Exercise
Please render every line of the entries below as a Markdown table with the columns "Row" and "Text", numbering the rows in order. Leave out blank lines and the pictures.

Provided records
################
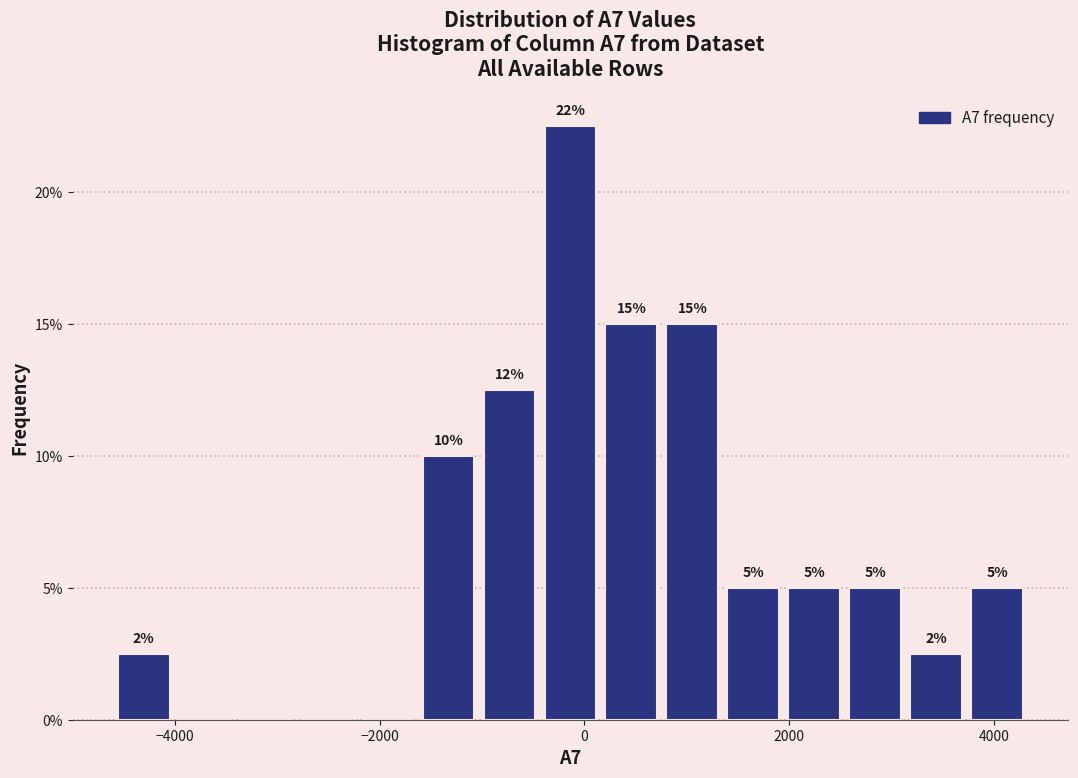

Around what value on the x-axis is the tallest bar? Give the approximate position of its centre, as read against the axis.

-200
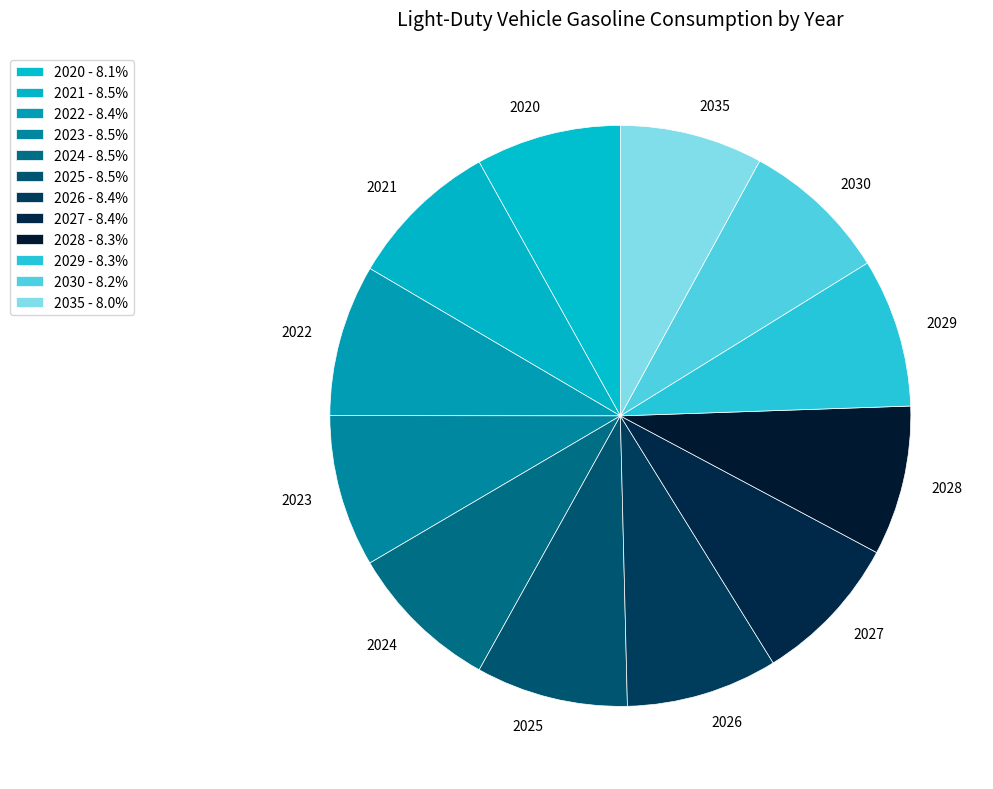

Is there any slice that represents more than half of the pie?

No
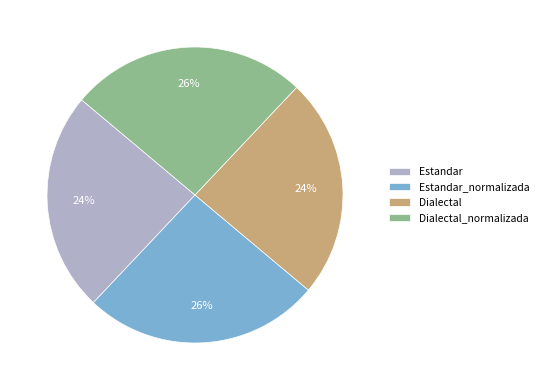

The Estandar_normalizada slice represents 32% of the pie. True or false?

False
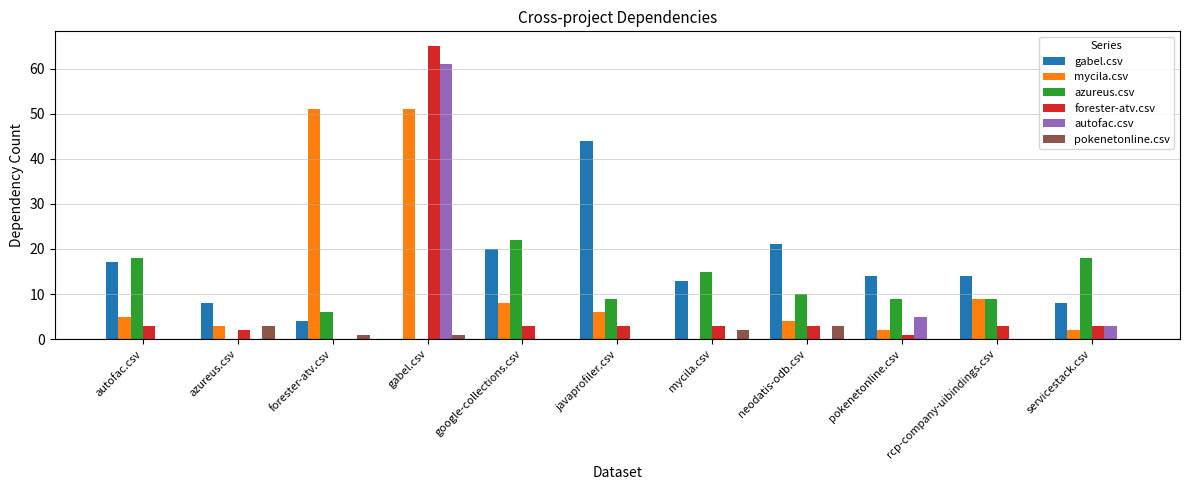

What are all the series names shown in the legend?

gabel.csv, mycila.csv, azureus.csv, forester-atv.csv, autofac.csv, pokenetonline.csv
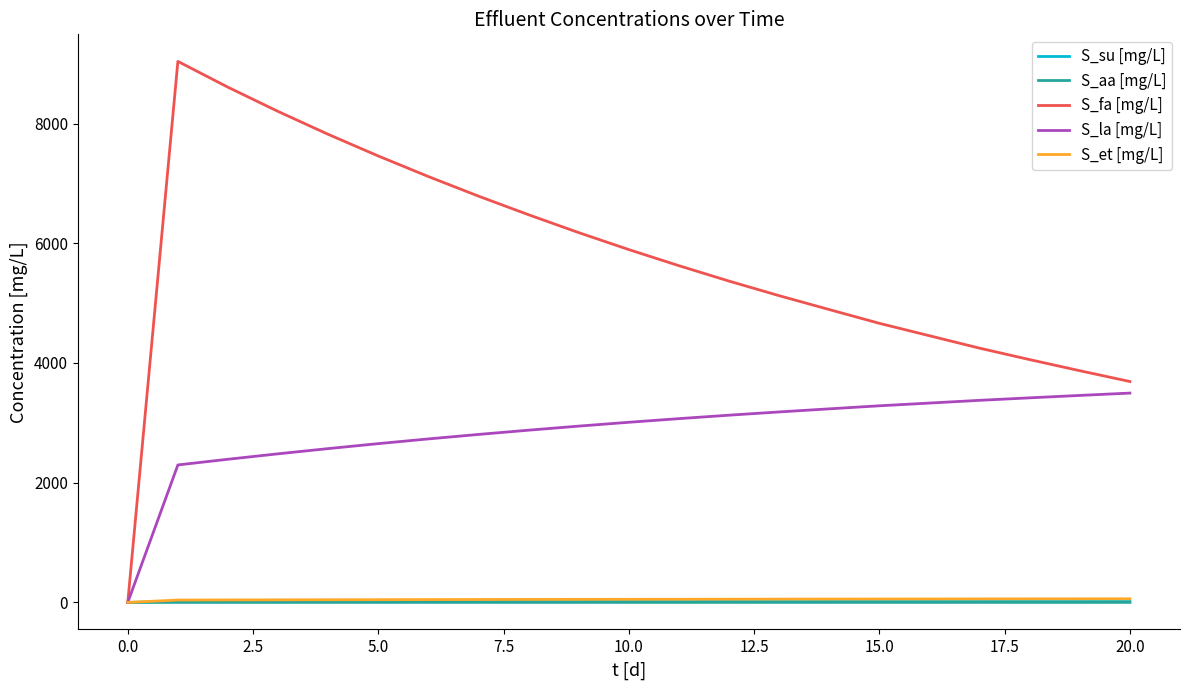

Which series has the largest total across all categories?

S_fa [mg/L]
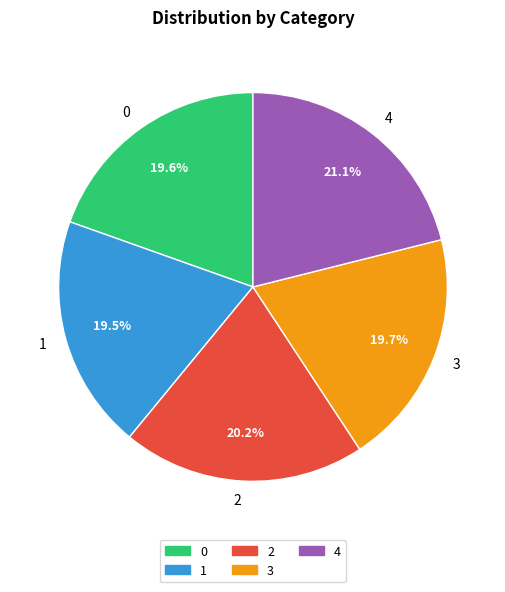

True or false: 2 accounts for 34% of the total.

False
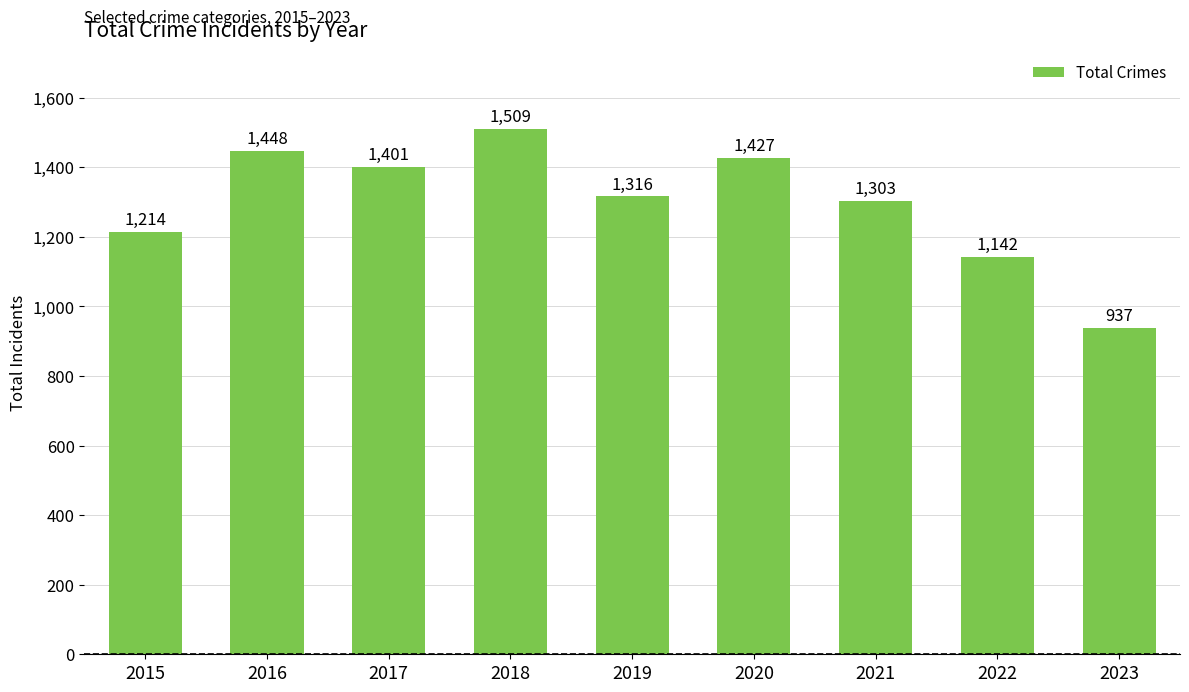

The chart shows a value of 1427 at 2020. True or false?

True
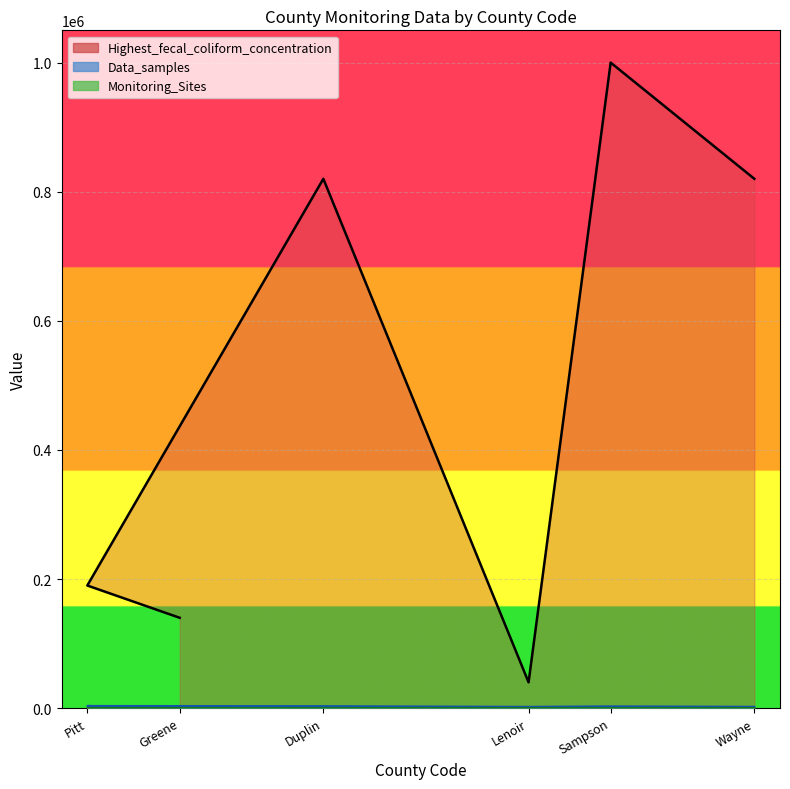

True or false: Data_samples has more than 1 points higher than both neighbors.

True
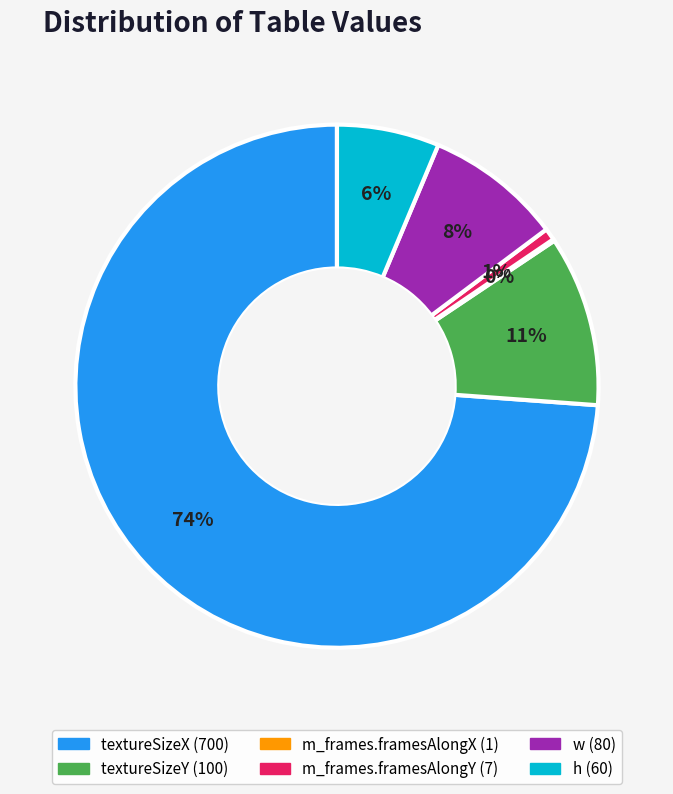

Which slice represents more than half of the pie?

textureSizeX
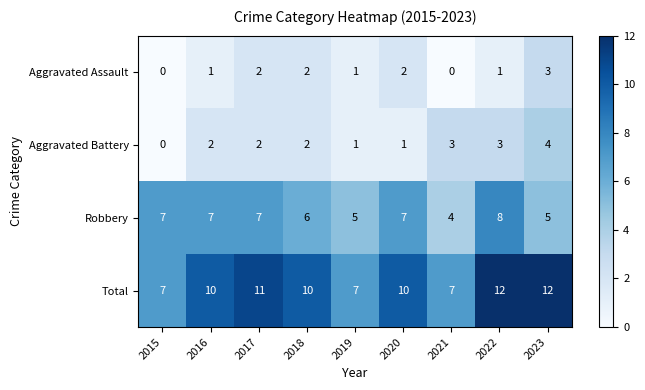

List the series in order of their peak value, highest first.

Total, Robbery, Aggravated Battery, Aggravated Assault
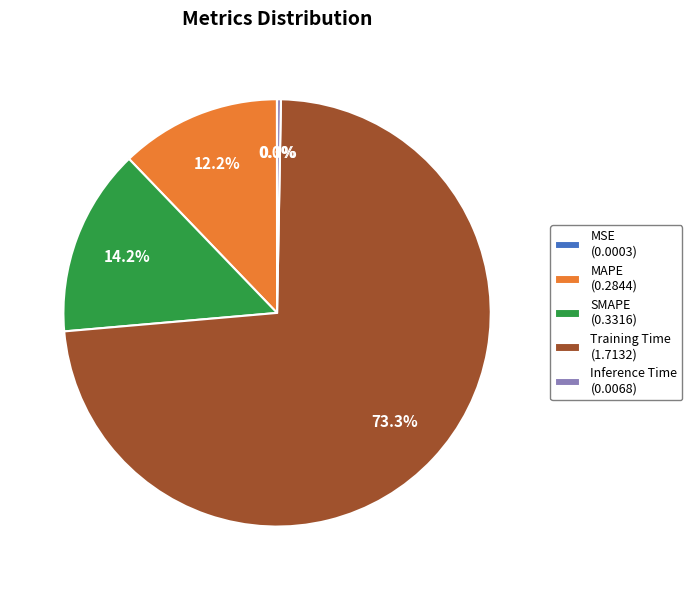

Is there any slice that represents more than half of the pie?

Yes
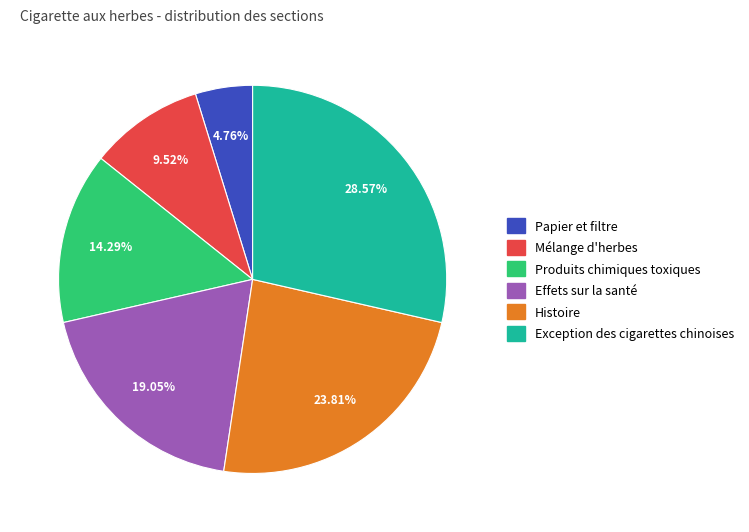

The Produits chimiques toxiques slice represents 14% of the pie. True or false?

True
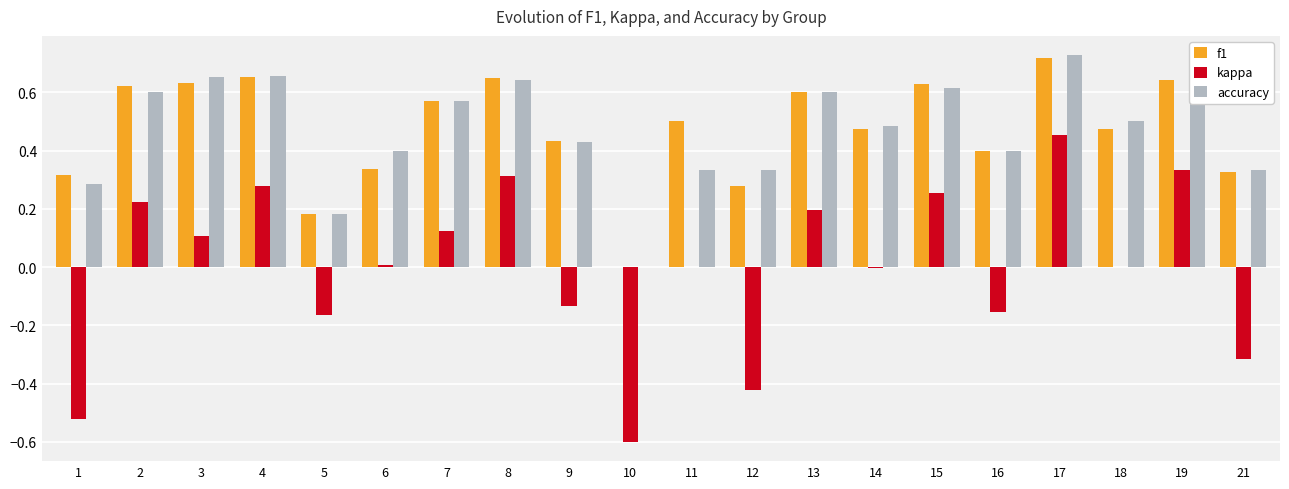

At which category is the sum across all series the highest?

17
################
Your solution
| Row | Text |
|---|---|
| 1 | Around what value on the x-axis is the tallest bar? Give the approximate position of its centre, as read against the axis. |
| 2 | -200 |
| 3 | Is there any slice that represents more than half of the pie? |
| 4 | No |
| 5 | The Estandar_normalizada slice represents 32% of the pie. True or false? |
| 6 | False |
| 7 | What are all the series names shown in the legend? |
| 8 | gabel.csv, mycila.csv, azureus.csv, forester-atv.csv, autofac.csv, pokenetonline.csv |
| 9 | Which series has the largest total across all categories? |
| 10 | S_fa [mg/L] |
| 11 | True or false: 2 accounts for 34% of the total. |
| 12 | False |
| 13 | The chart shows a value of 1427 at 2020. True or false? |
| 14 | True |
| 15 | True or false: Data_samples has more than 1 points higher than both neighbors. |
| 16 | True |
| 17 | Which slice represents more than half of the pie? |
| 18 | textureSizeX |
| 19 | List the series in order of their peak value, highest first. |
| 20 | Total, Robbery, Aggravated Battery, Aggravated Assault |
| 21 | Is there any slice that represents more than half of the pie? |
| 22 | Yes |
| 23 | The Produits chimiques toxiques slice represents 14% of the pie. True or false? |
| 24 | True |
| 25 | At which category is the sum across all series the highest? |
| 26 | 17 |